───── EXERCISE INPUTS ─────

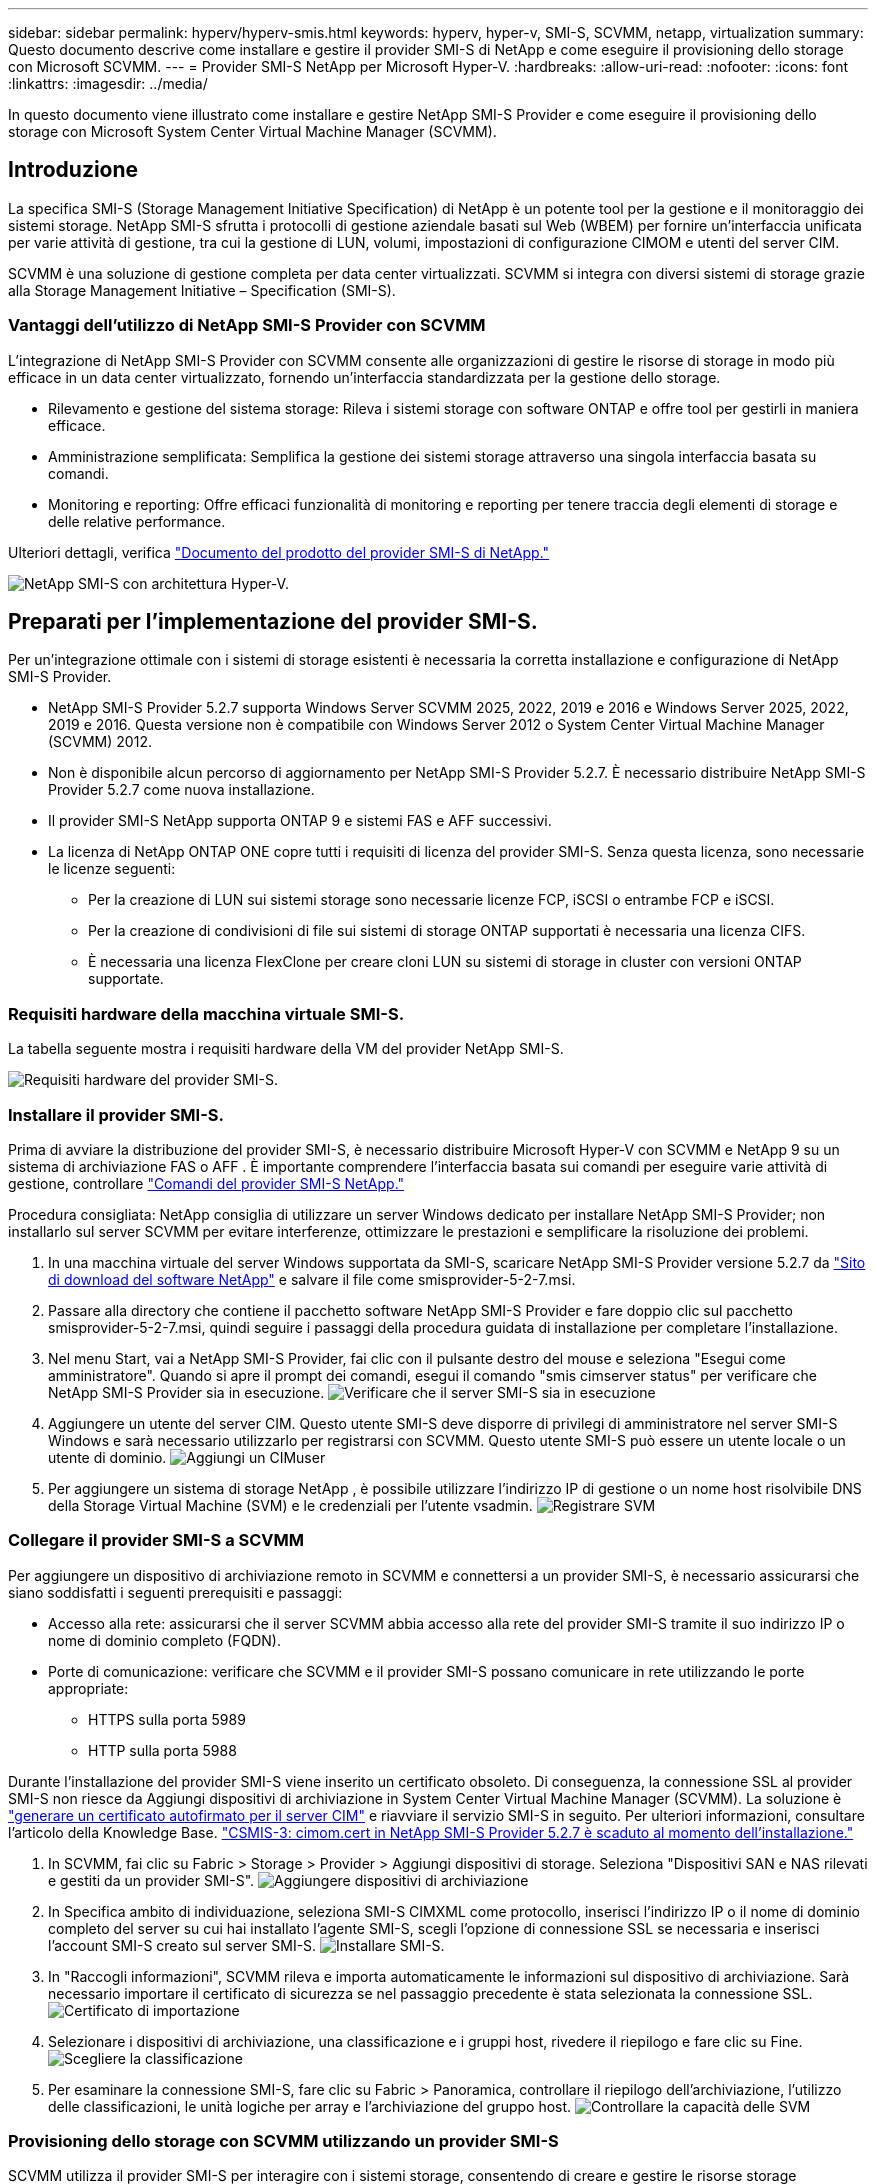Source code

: ---
sidebar: sidebar 
permalink: hyperv/hyperv-smis.html 
keywords: hyperv, hyper-v, SMI-S, SCVMM, netapp, virtualization 
summary: Questo documento descrive come installare e gestire il provider SMI-S di NetApp e come eseguire il provisioning dello storage con Microsoft SCVMM. 
---
= Provider SMI-S NetApp per Microsoft Hyper-V.
:hardbreaks:
:allow-uri-read: 
:nofooter: 
:icons: font
:linkattrs: 
:imagesdir: ../media/


[role="lead"]
In questo documento viene illustrato come installare e gestire NetApp SMI-S Provider e come eseguire il provisioning dello storage con Microsoft System Center Virtual Machine Manager (SCVMM).



== Introduzione

La specifica SMI-S (Storage Management Initiative Specification) di NetApp è un potente tool per la gestione e il monitoraggio dei sistemi storage. NetApp SMI-S sfrutta i protocolli di gestione aziendale basati sul Web (WBEM) per fornire un'interfaccia unificata per varie attività di gestione, tra cui la gestione di LUN, volumi, impostazioni di configurazione CIMOM e utenti del server CIM.

SCVMM è una soluzione di gestione completa per data center virtualizzati. SCVMM si integra con diversi sistemi di storage grazie alla Storage Management Initiative – Specification (SMI-S).



=== Vantaggi dell'utilizzo di NetApp SMI-S Provider con SCVMM

L'integrazione di NetApp SMI-S Provider con SCVMM consente alle organizzazioni di gestire le risorse di storage in modo più efficace in un data center virtualizzato, fornendo un'interfaccia standardizzata per la gestione dello storage.

* Rilevamento e gestione del sistema storage: Rileva i sistemi storage con software ONTAP e offre tool per gestirli in maniera efficace.
* Amministrazione semplificata: Semplifica la gestione dei sistemi storage attraverso una singola interfaccia basata su comandi.
* Monitoring e reporting: Offre efficaci funzionalità di monitoring e reporting per tenere traccia degli elementi di storage e delle relative performance.


Ulteriori dettagli, verifica link:https://docs.netapp.com/us-en/smis-provider["Documento del prodotto del provider SMI-S di NetApp."]

image:hyperv-smis-image1.png["NetApp SMI-S con architettura Hyper-V."]



== Preparati per l'implementazione del provider SMI-S.

Per un'integrazione ottimale con i sistemi di storage esistenti è necessaria la corretta installazione e configurazione di NetApp SMI-S Provider.

* NetApp SMI-S Provider 5.2.7 supporta Windows Server SCVMM 2025, 2022, 2019 e 2016 e Windows Server 2025, 2022, 2019 e 2016. Questa versione non è compatibile con Windows Server 2012 o System Center Virtual Machine Manager (SCVMM) 2012.
* Non è disponibile alcun percorso di aggiornamento per NetApp SMI-S Provider 5.2.7. È necessario distribuire NetApp SMI-S Provider 5.2.7 come nuova installazione.
* Il provider SMI-S NetApp supporta ONTAP 9 e sistemi FAS e AFF successivi.
* La licenza di NetApp ONTAP ONE copre tutti i requisiti di licenza del provider SMI-S. Senza questa licenza, sono necessarie le licenze seguenti:
+
** Per la creazione di LUN sui sistemi storage sono necessarie licenze FCP, iSCSI o entrambe FCP e iSCSI.
** Per la creazione di condivisioni di file sui sistemi di storage ONTAP supportati è necessaria una licenza CIFS.
** È necessaria una licenza FlexClone per creare cloni LUN su sistemi di storage in cluster con versioni ONTAP supportate.






=== Requisiti hardware della macchina virtuale SMI-S.

La tabella seguente mostra i requisiti hardware della VM del provider NetApp SMI-S.

image:hyperv-smis-image2.png["Requisiti hardware del provider SMI-S."]



=== Installare il provider SMI-S.

Prima di avviare la distribuzione del provider SMI-S, è necessario distribuire Microsoft Hyper-V con SCVMM e NetApp 9 su un sistema di archiviazione FAS o AFF . È importante comprendere l'interfaccia basata sui comandi per eseguire varie attività di gestione, controllare link:https://docs.netapp.com/us-en/smis-provider/concept-smi-s-provider-commands-overview.html["Comandi del provider SMI-S NetApp."]

[]
====
Procedura consigliata: NetApp consiglia di utilizzare un server Windows dedicato per installare NetApp SMI-S Provider; non installarlo sul server SCVMM per evitare interferenze, ottimizzare le prestazioni e semplificare la risoluzione dei problemi.

====
. In una macchina virtuale del server Windows supportata da SMI-S, scaricare NetApp SMI-S Provider versione 5.2.7 da link:https://mysupport.netapp.com/site/global/dashboard["Sito di download del software NetApp"] e salvare il file come smisprovider-5-2-7.msi.
. Passare alla directory che contiene il pacchetto software NetApp SMI-S Provider e fare doppio clic sul pacchetto smisprovider-5-2-7.msi, quindi seguire i passaggi della procedura guidata di installazione per completare l'installazione.
. Nel menu Start, vai a NetApp SMI-S Provider, fai clic con il pulsante destro del mouse e seleziona "Esegui come amministratore". Quando si apre il prompt dei comandi, esegui il comando "smis cimserver status" per verificare che NetApp SMI-S Provider sia in esecuzione. image:hyperv-smis-image3.png["Verificare che il server SMI-S sia in esecuzione"]
. Aggiungere un utente del server CIM. Questo utente SMI-S deve disporre di privilegi di amministratore nel server SMI-S Windows e sarà necessario utilizzarlo per registrarsi con SCVMM. Questo utente SMI-S può essere un utente locale o un utente di dominio. image:hyperv-smis-image13.png["Aggiungi un CIMuser"]
. Per aggiungere un sistema di storage NetApp , è possibile utilizzare l'indirizzo IP di gestione o un nome host risolvibile DNS della Storage Virtual Machine (SVM) e le credenziali per l'utente vsadmin. image:hyperv-smis-image4.png["Registrare SVM"]




=== Collegare il provider SMI-S a SCVMM

Per aggiungere un dispositivo di archiviazione remoto in SCVMM e connettersi a un provider SMI-S, è necessario assicurarsi che siano soddisfatti i seguenti prerequisiti e passaggi:

* Accesso alla rete: assicurarsi che il server SCVMM abbia accesso alla rete del provider SMI-S tramite il suo indirizzo IP o nome di dominio completo (FQDN).
* Porte di comunicazione: verificare che SCVMM e il provider SMI-S possano comunicare in rete utilizzando le porte appropriate:
+
** HTTPS sulla porta 5989
** HTTP sulla porta 5988




[]
====
Durante l'installazione del provider SMI-S viene inserito un certificato obsoleto. Di conseguenza, la connessione SSL al provider SMI-S non riesce da Aggiungi dispositivi di archiviazione in System Center Virtual Machine Manager (SCVMM). La soluzione è link:https://kb.netapp.com/data-mgmt/SMI-S/SMI-S_Issues/CSMIS-3["generare un certificato autofirmato per il server CIM"] e riavviare il servizio SMI-S in seguito. Per ulteriori informazioni, consultare l'articolo della Knowledge Base. link:https://kb.netapp.com/data-mgmt/SMI-S/SMI-S_Issues/CSMIS-3["CSMIS-3: cimom.cert in NetApp SMI-S Provider 5.2.7 è scaduto al momento dell'installazione."]

====
. In SCVMM, fai clic su Fabric > Storage > Provider > Aggiungi dispositivi di storage. Seleziona "Dispositivi SAN e NAS rilevati e gestiti da un provider SMI-S". image:hyperv-smis-image5.png["Aggiungere dispositivi di archiviazione"]
. In Specifica ambito di individuazione, seleziona SMI-S CIMXML come protocollo, inserisci l'indirizzo IP o il nome di dominio completo del server su cui hai installato l'agente SMI-S, scegli l'opzione di connessione SSL se necessaria e inserisci l'account SMI-S creato sul server SMI-S. image:hyperv-smis-image6.png["Installare SMI-S."]
. In "Raccogli informazioni", SCVMM rileva e importa automaticamente le informazioni sul dispositivo di archiviazione. Sarà necessario importare il certificato di sicurezza se nel passaggio precedente è stata selezionata la connessione SSL. image:hyperv-smis-image15.png["Certificato di importazione"]
. Selezionare i dispositivi di archiviazione, una classificazione e i gruppi host, rivedere il riepilogo e fare clic su Fine. image:hyperv-smis-image7.png["Scegliere la classificazione"]
. Per esaminare la connessione SMI-S, fare clic su Fabric > Panoramica, controllare il riepilogo dell'archiviazione, l'utilizzo delle classificazioni, le unità logiche per array e l'archiviazione del gruppo host. image:hyperv-smis-image11.png["Controllare la capacità delle SVM"]




=== Provisioning dello storage con SCVMM utilizzando un provider SMI-S

SCVMM utilizza il provider SMI-S per interagire con i sistemi storage, consentendo di creare e gestire le risorse storage direttamente da SCVMM.



==== Storage iSCSI

. Nella console SCVMM, selezionare Fabric > Storage, fare clic con il pulsante destro del mouse su Classificazioni e pool e selezionare Crea unità logica. Scegliere il pool di archiviazione e la classificazione e immettere il nome, la descrizione, le dimensioni e il gruppo host per l'unità logica. image:hyperv-smis-image9.png["Creare l'unità logica di archiviazione"]




==== Storage SMB

. Selezionare Fabric > Storage > fare clic con il pulsante destro del mouse su File Server e scegliere Crea condivisione file, selezionare File server, immettere nome, tipo di storage, pool di storage e classificazione. image:hyperv-smis-image10.png["Creare condivisioni di file"]
. Per utilizzare la condivisione file SMB per Hyper-V, è necessario aggiungerla ai cluster host Hyper-V. In SCVMM, fare clic su Server > Tutti gli host > [Gruppo host]. Fare clic con il pulsante destro del mouse sul nome del cluster e selezionare Proprietà. Nella scheda "Archiviazione condivisione file", fare clic su Aggiungi e inserire il percorso SMB. image:hyperv-smis-image14.png["Aggiungere la condivisione file SMB ai cluster host Hyper-V"]




== Registri e tracce

È possibile configurare il modo in cui SMI-S Provider gestisce i log e i file di traccia, ad esempio specificando i livelli dei messaggi da registrare e la directory in cui vengono salvati i log. Specificare anche i componenti da tracciare, la destinazione in cui vengono scritti i messaggi di traccia, il livello di traccia e la posizione del file di traccia.



==== Impostazione registri

Per impostazione predefinita, tutti i messaggi di sistema vengono registrati e i registri dei messaggi di sistema si trovano nella directory dei registri nella directory in cui è installato il provider SMI-S di NetApp. È possibile modificare la posizione e il livello dei messaggi di sistema scritti nel registro del server CIM.

* È possibile scegliere il livello di registrazione tra traccia, informazioni, Avvertenza, grave, irreversibile. Per modificare il livello di registrazione dei messaggi di sistema, utilizzare il comando seguente:


[]
====
cimconfig -s loglevel=new_log_level -p

====
* Modificare la directory del log dei messaggi di sistema


[]
====
cimconfig -s logdir=new_log_directory -p

====


==== Impostazione del tracciato

image:hyperv-smis-image12.png["Impostazione del tracciato"]



== Conclusione

Il provider SMI-S di NetApp è uno strumento essenziale per gli amministratori dello storage e offre una soluzione standardizzata, efficiente e completa per la gestione e il monitoring dei sistemi storage. Utilizzando protocolli e schemi standard del settore, garantisce la compatibilità e semplifica le complessità associate alla gestione della rete di storage.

─────

WORK TASK:
Retype exactly, and only, the lines above from the one where "In SCVMM, fai" occurs up to and including the one where "In Specifica ambito" occurs.

RESULT OF THE EXERCISE:
. In SCVMM, fai clic su Fabric > Storage > Provider > Aggiungi dispositivi di storage. Seleziona "Dispositivi SAN e NAS rilevati e gestiti da un provider SMI-S". image:hyperv-smis-image5.png["Aggiungere dispositivi di archiviazione"]
. In Specifica ambito di individuazione, seleziona SMI-S CIMXML come protocollo, inserisci l'indirizzo IP o il nome di dominio completo del server su cui hai installato l'agente SMI-S, scegli l'opzione di connessione SSL se necessaria e inserisci l'account SMI-S creato sul server SMI-S. image:hyperv-smis-image6.png["Installare SMI-S."]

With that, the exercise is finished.